Here’s the Chronicle’s quick take-away from Closed Minds:
The overwhelming majority of professors do call themselves liberal, the authors say, but that doesn’t mean their classrooms are dominated by their political views. The survey found that 95 percent of professors believe they are “honest brokers” among competing views. Sixty-one percent said politics seldom comes up in their classrooms, and only 28 percent said they let students know how they feel about political issues in general.
“To our surprise, we found that, far from being saturated in politics, the universities generally have all but ignored what used to be called civics and civic education,” the authors write. [emphasis added]
The article, meanwhile, found “that students agree that most professors do not specifically state what political party they belong to.” It also finds that students tend to drift toward the Democratic Party while in college, but doesn’t find the drift correlated to professors’ political influence, because the drift seems to happen regardless of which party one’s professors belongs to.
Do you agree that universities are ignoring civic education? And is that a bad thing, or a good thing?
Political Expression on Campus
Is there an election this year or something?
Obviously, politics is on everyone’s minds, but I don’t want to get into a debate about politics, but rather a debate about, er, politics. Specifically, political expression on campus by faculty.
Recently, the University of Illinois issued a memo directing its professors (as employees of the state) not to wear political buttons, put political bumper stickers on their cars, or attend political rallies on campus. The memo has since been modified, but is still an issue of contention. The AAUP (whose president, Cary Nelson, teaches at UofI), FIRE, the ACLU [this is a letter on FIRE's website - I could not find it on the ACLU's website], the NAS, and even Stanley Fish have all weighed in. Wouldn’t you like to be in that strategy meeting?

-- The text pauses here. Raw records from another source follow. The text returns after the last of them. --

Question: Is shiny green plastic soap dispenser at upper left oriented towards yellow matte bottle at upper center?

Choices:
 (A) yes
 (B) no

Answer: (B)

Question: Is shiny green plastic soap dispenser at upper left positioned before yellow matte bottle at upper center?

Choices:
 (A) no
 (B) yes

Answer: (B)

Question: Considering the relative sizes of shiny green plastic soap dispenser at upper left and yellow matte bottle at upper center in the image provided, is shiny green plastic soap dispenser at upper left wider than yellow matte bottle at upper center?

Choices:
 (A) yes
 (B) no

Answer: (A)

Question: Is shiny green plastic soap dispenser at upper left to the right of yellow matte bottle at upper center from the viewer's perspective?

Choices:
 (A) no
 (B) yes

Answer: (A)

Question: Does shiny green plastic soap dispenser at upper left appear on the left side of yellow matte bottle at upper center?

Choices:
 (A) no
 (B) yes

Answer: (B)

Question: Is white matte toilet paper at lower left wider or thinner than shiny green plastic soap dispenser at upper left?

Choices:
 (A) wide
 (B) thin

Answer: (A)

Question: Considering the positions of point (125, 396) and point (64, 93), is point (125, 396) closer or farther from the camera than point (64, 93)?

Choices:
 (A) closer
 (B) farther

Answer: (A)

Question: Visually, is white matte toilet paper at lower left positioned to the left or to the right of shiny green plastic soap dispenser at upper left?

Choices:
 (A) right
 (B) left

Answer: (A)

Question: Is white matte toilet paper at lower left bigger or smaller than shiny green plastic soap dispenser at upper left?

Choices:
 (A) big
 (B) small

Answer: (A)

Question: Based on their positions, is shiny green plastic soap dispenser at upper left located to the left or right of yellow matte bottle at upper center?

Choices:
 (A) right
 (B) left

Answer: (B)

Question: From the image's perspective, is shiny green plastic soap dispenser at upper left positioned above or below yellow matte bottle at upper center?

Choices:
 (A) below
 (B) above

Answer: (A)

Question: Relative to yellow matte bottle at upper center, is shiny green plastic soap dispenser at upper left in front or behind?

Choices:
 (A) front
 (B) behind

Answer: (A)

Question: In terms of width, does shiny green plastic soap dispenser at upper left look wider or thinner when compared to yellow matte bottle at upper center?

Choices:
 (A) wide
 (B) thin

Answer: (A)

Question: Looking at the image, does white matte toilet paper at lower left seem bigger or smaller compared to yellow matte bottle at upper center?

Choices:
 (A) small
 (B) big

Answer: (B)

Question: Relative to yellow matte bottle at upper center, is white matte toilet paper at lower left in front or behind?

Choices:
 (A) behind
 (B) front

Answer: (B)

Political expression can be a sticky situation for evangelical Christians, IMHO. First, evangelicals tend to lean toward political conservatism, and second, faculty in general lean strongly toward political liberalism (see this monograph by the Institute for Jewish and Community Research for some details on these differences). I think that it can be all too easy for one’s evangelical beliefs to be confused by others in the academy as political beliefs, which then becomes a major obstacle for being salt and light among your peers. I know that I have had some difficult conversations along those lines.
But those are just my thoughts. What have others experienced? What do you think about political expression by professors on campus? Do you think this interferes with - or supports - your identity as a Christian and your representation of the gospel on campus?

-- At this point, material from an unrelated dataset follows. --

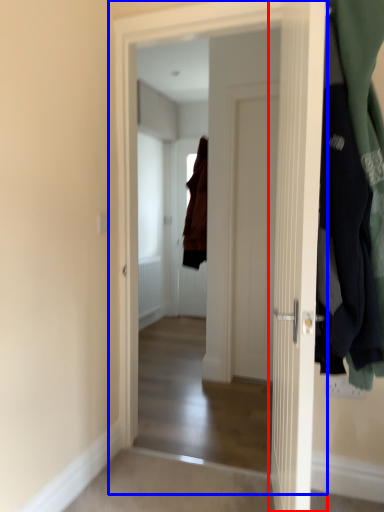
Question: Which object appears farthest to the camera in this image, door (highlighted by a red box) or door (highlighted by a blue box)?

Choices:
 (A) door
 (B) door

Answer: (B)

(Note: I’ll delete any comments that are just pro or con comments about political parties or candidates.)
(Two other quick links, both from the Chronicle, which means you have to pay for them: Robert M. O’Neil’s What Not to Say in Class During an Election Season, and How Good Scholarship Makes Good Citizens, by Joseph J. Gonzalez.)
Links of the Week
Christian Colleges Increase Diversity
Inside Higher Ed, citing an analysis from the Journal of Blacks in Higher Education, notes that a number of colleges affiliated with ESN’s partner, the Council for Christian Colleges and Universities, have seen a dramatic increase in African American enrollment.
At Montreat College, in North Carolina, undergraduate black student enrollment increased from 3.7 percent in 1997 to 23 percent in 2007, according to the analysis. At Belhaven College, in Mississippi, black student enrollment climbed from 16.9 to 41 percent. At LeTourneau University, in Texas, the figure grew from 5.7 to 22 percent.
The editor of JBHE notes the ties of many historically black colleges and universities (HBCUs) to churches (indeed, almost all American private colleges were founded with a connection to a church).
Graduate Junction
The Chronicle of Higher Education highlights Graduate Junction, a new website aimed that helping researchers connect with other researchers who share their same interests.
Advocacy in Teaching
In Christianity Today’s Books & Culture, Abram Van Engen reviews Stanley Fish’s new book, Save the World on Your Own Time, which argues that political advocacy has no place in the college classroom.